I can already program 'fairly well' in VBasic, C++, Java, HTML, and am learning ASP.Net, so that might work out...

Yeah, but where could I get jobs for graphics/web stuff?
Craigslist?


----------



## TimMc (Sep 24, 2008)

Stachuk1992 said:


> I can already program 'fairly well' in VBasic, C++, Java, HTML, and am learning ASP.Net, so that might work out...
> 
> Yeah, but where could I get jobs for graphics/web stuff?
> Craigslist?



Probably ask some teachers at school, friends of friends (or parents of friends who've businesses) etc.

Tim.


----------



## StachuK1992 (Sep 25, 2008)

I just checked on ebay...wow...eBay FTW!!!
I could prob. get a machine w/ shipping for about 500...this made my day...


----------



## fcwy1 (Oct 2, 2008)

Maybe you could mass order and sell things. As christmas is coming up soon, you could easily sell things.


----------



## MichaelErskine (Oct 2, 2008)

Stachuk1992 said:


> Recently, you have noticed me being on here less...this is due to a new addiction: Donkey Kong
> I currently can get about 100,000 points, and I think I am pretty good!

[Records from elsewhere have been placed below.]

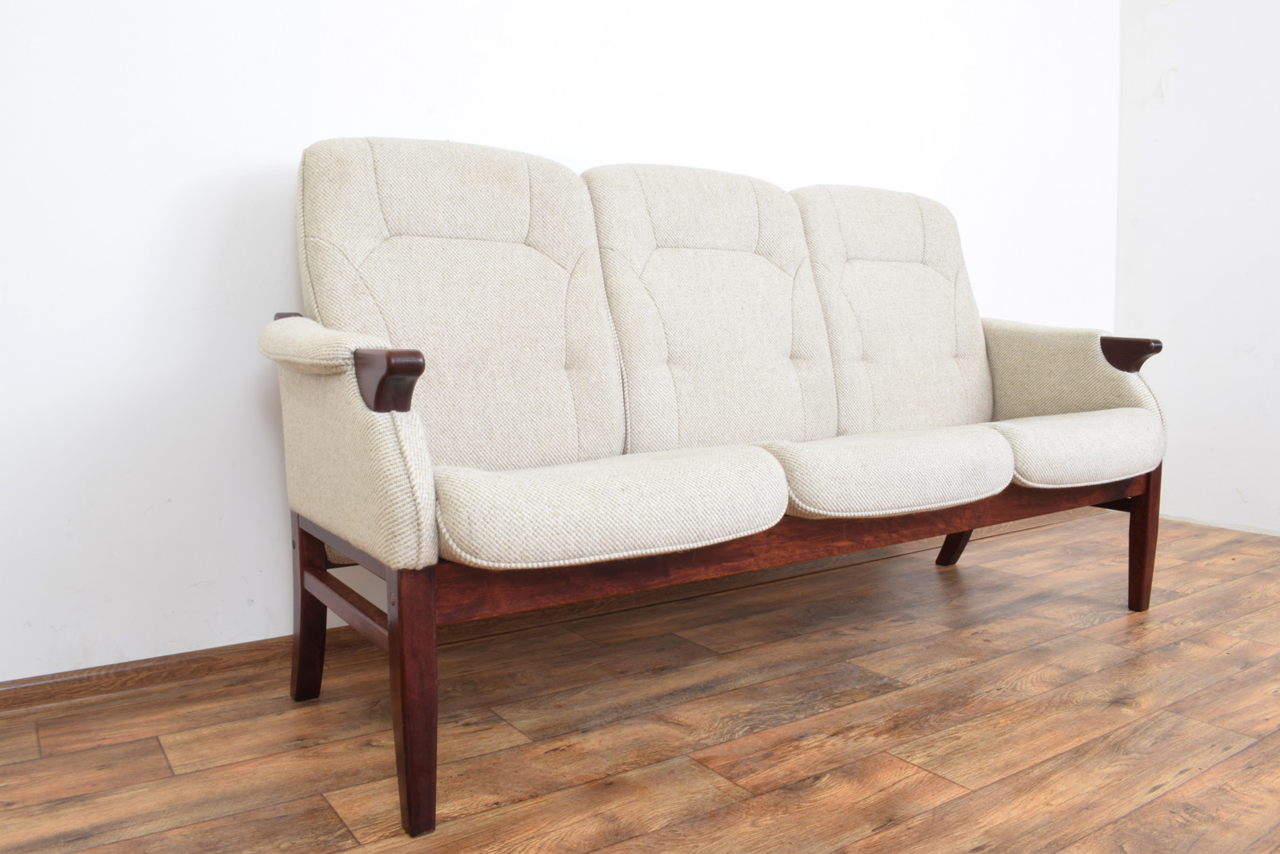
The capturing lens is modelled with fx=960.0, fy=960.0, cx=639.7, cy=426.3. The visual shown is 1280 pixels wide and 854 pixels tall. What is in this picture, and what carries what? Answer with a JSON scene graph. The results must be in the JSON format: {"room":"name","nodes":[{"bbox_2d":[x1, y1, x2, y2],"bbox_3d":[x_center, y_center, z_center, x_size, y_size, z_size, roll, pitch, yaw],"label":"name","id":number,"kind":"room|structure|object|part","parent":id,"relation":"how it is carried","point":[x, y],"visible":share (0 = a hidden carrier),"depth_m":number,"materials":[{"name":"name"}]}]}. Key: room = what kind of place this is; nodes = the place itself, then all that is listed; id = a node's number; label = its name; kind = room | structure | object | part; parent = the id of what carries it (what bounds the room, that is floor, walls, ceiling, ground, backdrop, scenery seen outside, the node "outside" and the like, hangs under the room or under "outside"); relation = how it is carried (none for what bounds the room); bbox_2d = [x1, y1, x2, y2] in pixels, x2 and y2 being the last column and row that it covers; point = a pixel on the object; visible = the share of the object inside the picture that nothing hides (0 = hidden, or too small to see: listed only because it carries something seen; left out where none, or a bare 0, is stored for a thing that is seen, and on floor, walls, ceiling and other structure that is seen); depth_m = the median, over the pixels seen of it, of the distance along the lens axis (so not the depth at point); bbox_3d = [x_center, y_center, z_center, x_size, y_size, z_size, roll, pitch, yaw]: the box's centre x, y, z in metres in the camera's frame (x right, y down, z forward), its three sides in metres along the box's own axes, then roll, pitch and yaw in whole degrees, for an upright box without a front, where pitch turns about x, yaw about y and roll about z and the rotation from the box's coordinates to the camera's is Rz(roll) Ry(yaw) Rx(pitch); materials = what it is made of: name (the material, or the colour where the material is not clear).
{"room":"living room","nodes":[
{"label":"living room","id":0,"kind":"room"},
{"bbox_2d":[0,0,1116,684],"bbox_3d":[-0.018,-0.838,2.532,4.866,2.586,0.141,-4,7,-34],"label":"back wall","id":1,"kind":"structure","parent":0,"point":[394,115],"depth_m":2.00,"materials":[{"name":"white paint"}]},
{"bbox_2d":[0,500,1110,713],"bbox_3d":[-0.039,0.436,2.511,4.621,0.065,0.018,-4,7,-34],"label":"baseboard","id":2,"kind":"structure","parent":1,"relation":"attached to","point":[144,668],"depth_m":2.06,"materials":[{"name":"brown wood"}]},
{"bbox_2d":[0,504,1279,850],"bbox_3d":[1.070,0.657,0.998,5.041,0.100,4.067,-4,7,-34],"label":"floor","id":3,"kind":"structure","parent":0,"point":[154,753],"depth_m":1.71,"materials":[{"name":"brown wood"}]},
{"bbox_2d":[262,138,1169,837],"bbox_3d":[0.299,-0.022,2.144,2.058,1.045,0.827,-4,7,-34],"label":"sofa","id":4,"kind":"object","parent":3,"relation":"on","point":[429,623],"visible":0.99,"depth_m":1.88,"materials":[{"name":"beige fabric"}]},
{"bbox_3d":[-0.656,0.357,1.929,0.066,0.382,0.067,-4,7,-34],"label":"leg","id":5,"kind":"part","parent":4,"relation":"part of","materials":[{"name":"brown wood"}]},
{"bbox_3d":[-0.531,0.001,1.670,0.188,0.412,0.667,-4,7,-34],"label":"armrest","id":6,"kind":"part","parent":4,"relation":"part of","materials":[{"name":"beige fabric"}]},
{"bbox_3d":[-0.339,0.398,1.422,0.056,0.401,0.063,-4,7,-34],"label":"leg","id":7,"kind":"part","parent":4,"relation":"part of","materials":[{"name":"brown wood"}]},
{"bbox_2d":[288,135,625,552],"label":"back cushion","id":8,"kind":"object","parent":4,"relation":"on","point":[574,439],"visible":0.79,"depth_m":1.76,"materials":[{"name":"beige fabric"}]},
{"bbox_2d":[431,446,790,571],"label":"seat cushion","id":9,"kind":"object","parent":4,"relation":"on","point":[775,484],"visible":0.89,"depth_m":1.36,"materials":[{"name":"fabric"}]},
{"bbox_2d":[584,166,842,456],"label":"back cushion","id":10,"kind":"object","parent":4,"relation":"on","point":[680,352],"visible":0.85,"depth_m":2.12,"materials":[{"name":"beige fabric"}]},
{"bbox_2d":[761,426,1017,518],"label":"seat cushion","id":11,"kind":"object","parent":4,"relation":"on","point":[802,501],"visible":0.81,"depth_m":1.74,"materials":[{"name":"fabric"}]},
{"bbox_2d":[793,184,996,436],"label":"back cushion","id":12,"kind":"object","parent":4,"relation":"on","point":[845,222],"visible":0.77,"depth_m":2.45,"materials":[{"name":"beige fabric"}]},
{"bbox_3d":[0.973,0.289,2.996,0.102,0.295,0.102,-4,7,-34],"label":"leg","id":13,"kind":"part","parent":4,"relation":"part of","materials":[{"name":"brown wood"}]},
{"bbox_3d":[1.133,-0.123,2.713,0.318,0.376,0.589,-4,7,-34],"label":"armrest","id":14,"kind":"part","parent":4,"relation":"part of","materials":[{"name":"beige fabric"}]},
{"bbox_2d":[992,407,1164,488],"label":"seat cushion","id":15,"kind":"object","parent":4,"relation":"on","point":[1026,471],"visible":0.61,"depth_m":2.11,"materials":[{"name":"fabric"}]},
{"bbox_3d":[1.287,0.294,2.477,0.063,0.362,0.063,-4,7,-34],"label":"leg","id":16,"kind":"part","parent":4,"relation":"part of","materials":[{"name":"brown wood"}]},
{"bbox_2d":[1114,0,1279,536],"bbox_3d":[3.040,-0.814,2.119,0.148,2.606,4.015,-4,7,-34],"label":"right wall","id":17,"kind":"structure","parent":0,"point":[1254,339],"depth_m":3.48,"materials":[{"name":"white paint"}]},
{"bbox_2d":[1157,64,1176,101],"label":"wall hook","id":18,"kind":"object","parent":17,"relation":"attached to","point":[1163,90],"visible":0.95,"depth_m":3.58,"materials":[{"name":"white plastic"}]},
{"bbox_2d":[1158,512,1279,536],"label":"baseboard","id":19,"kind":"structure","parent":17,"relation":"attached to","point":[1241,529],"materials":[{"name":"white"}]}
]}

As addictions go, it's not a bad one to have! I spent a large part of the early '80s playing Donkey Kong. My high score is a little over 250,000 but I don't play it regularly. My poison is Defender!


Stachuk1992 said:


> I've searched online for places to buy a Donkey Kong machine, and it seems that $1,700 is about the standard price...
> 
> I am very willing and wanting to save up for this.


No need: build yourself a M.A.M.E. cabinet for $100! Here's mine.


----------



## ExoCorsair (Oct 2, 2008)

Find stuff for cheap or free on Craigslist, sell them on eBay, and slap on a $5 handling fee.

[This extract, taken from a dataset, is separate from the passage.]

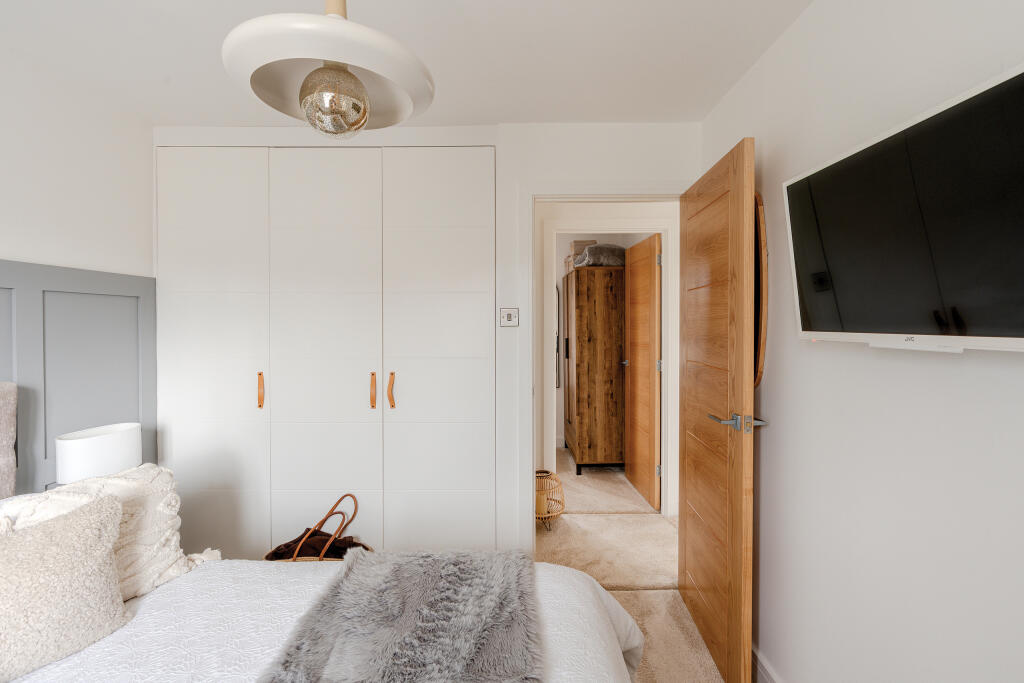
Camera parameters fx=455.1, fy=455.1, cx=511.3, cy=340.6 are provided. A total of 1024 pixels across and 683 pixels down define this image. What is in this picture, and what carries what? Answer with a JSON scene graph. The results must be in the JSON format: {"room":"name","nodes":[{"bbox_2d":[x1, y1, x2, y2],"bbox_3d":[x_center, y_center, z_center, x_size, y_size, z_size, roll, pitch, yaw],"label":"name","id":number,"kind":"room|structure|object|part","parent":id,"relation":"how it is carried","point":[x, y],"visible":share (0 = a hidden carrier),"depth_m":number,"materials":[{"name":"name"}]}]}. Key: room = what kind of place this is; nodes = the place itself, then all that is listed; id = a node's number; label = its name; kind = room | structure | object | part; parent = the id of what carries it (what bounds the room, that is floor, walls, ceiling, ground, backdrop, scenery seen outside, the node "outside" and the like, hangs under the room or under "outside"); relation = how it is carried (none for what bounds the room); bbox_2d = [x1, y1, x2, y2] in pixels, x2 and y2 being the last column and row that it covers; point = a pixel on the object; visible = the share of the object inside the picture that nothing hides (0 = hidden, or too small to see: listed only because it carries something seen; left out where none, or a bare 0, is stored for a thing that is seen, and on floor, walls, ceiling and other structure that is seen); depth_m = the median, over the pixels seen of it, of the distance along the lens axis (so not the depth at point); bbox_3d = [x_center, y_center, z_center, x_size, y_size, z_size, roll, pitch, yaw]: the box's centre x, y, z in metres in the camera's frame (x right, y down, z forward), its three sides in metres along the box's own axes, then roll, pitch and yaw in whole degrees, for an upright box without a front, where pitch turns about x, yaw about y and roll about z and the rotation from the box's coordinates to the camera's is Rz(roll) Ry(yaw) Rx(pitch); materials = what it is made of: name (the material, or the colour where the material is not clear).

You'll get there... eventually.


----------



## Rabid (Oct 2, 2008)

I love genius, madness and obsession. 
Not necessarily in that order..
Good luck.


----------



## cookingfat (Oct 2, 2008)

msemtd said:


> Stachuk1992 said:
> 
> 
> > Recently, you have noticed me being on here less...this is due to a new addiction: Donkey Kong
> ...



good job on the MAIM cabinet. the screen is small I guess, but you did well for what you had. 

Also, I watched that film, 'King of Kong a fistful of quarters' and it was OK, I suppose. I don't like that Billy Mitchell though, he's too full of himself.


----------



## MichaelErskine (Oct 6, 2008)

cookingfat said:


> good job on the MAIM cabinet. the screen is small I guess, but you did well for what you had.


That screen is a 17" monitor (rescued from landfill) which looks tiny in the cabinet but doesn't seem to matter when you're playing. Somebody kindly donated a 19" monitor to replace it but it requires some quite severe cabinet modifications!


cookingfat said:


> Also, I watched that film, 'King of Kong a fistful of quarters' and it was OK, I suppose. I don't like that Billy Mitchell though, he's too full of himself.


I haven't yet seen that particular movie. I did attend the European premiere of the 2006 movie "High Score" and got to talk to the subject, William Carlton. The world Defender champion was also in the audience but I was too intimidated to speak to him


----------



## samsung4123 (Jan 2, 2009)

is cubelagoon worth it? i worked really hard just to get an ES 2x2


----------



## Nuceria (Jun 24, 2009)

Actually, my teacher just sold his machine for pretty cheap. He had it in the shop and had to get rid of it when he retired. Too bad you didn't ask earlier.


----------



## SaberSlash49 (Jul 11, 2009)

Has the TC(Thread Creator for people that don't know) found his DK machine? This might take a while, but while you're raising money, ask your parents (if you still live with them) if you could have their spare change, and you put all of your spare change into a decently sized bucket or something, and then after a while, it can stack up fast. I had an ordinary water bottle (half a liter) and decided to stuff it full with change, and I got about 15 dollars (about 1/4 of it was pennies) from it. Then, you can exchange at a local bank or grocery store (Target, Wal-Mart, Kroger, etc.) and get some good cash.

Just my two cents. (pun intended)

- Saber


----------



## StachuK1992 (Jul 11, 2009)

No I haven't, but I don't really plan on buying a DK machine anymore. I've decided to spend it on stuff I really need, like college tuition (and cubes).


----------



## Edmund (Jul 11, 2009)

King of Kong was a great movie. It was on G4 so awhile back and I watched it.


----------



## StachuK1992 (Jul 11, 2009)

Yeah. I've been wanting to watch "Chasing Ghosts," but don't know where it's showing. :/


----------